There are advantages and disadvantages to each solution. If you have in your department’s headcount one or more information systems staff, it:
- Raises your fully-loaded cost per lawyer;
- Uses headcount;
- Consumes some budget, especially if there is no chargeback from internal IT;
- Might make it hard for that staff to draw on the expertise of corporate IT;
- Leaves you no back up for periods of illness or vacation;
- Exposes you to turnover and periods of no support;
- Burdens you with recruitment, evaluations and personnel headaches; and
- May limit you to employees with less background in technology.

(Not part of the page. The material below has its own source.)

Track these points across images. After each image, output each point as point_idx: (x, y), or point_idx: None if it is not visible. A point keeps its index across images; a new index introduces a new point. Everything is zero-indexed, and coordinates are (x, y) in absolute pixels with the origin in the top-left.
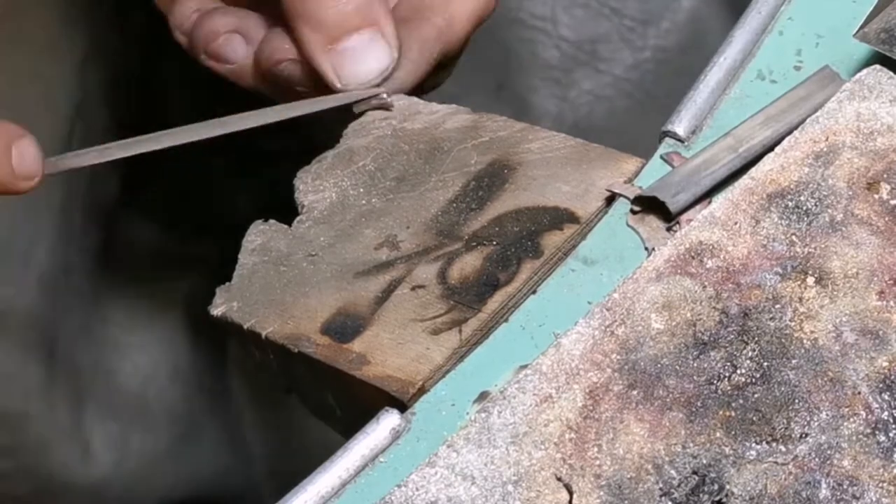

The benefits of home-grown talent are also many. Your own staff:
- Get to know you and your colleagues far better when they are embedded;
- Follow the work priorities you set;
- Fill the profile of skills and personality you want;
- Serve as a liaison that is informed and committed with corporate systems staff;
- Bring up ideas learned from reading and other law departments;
- Think more creatively, unencumbered by broader corporate constraints; and
- Stay longer term, instead of rotating out.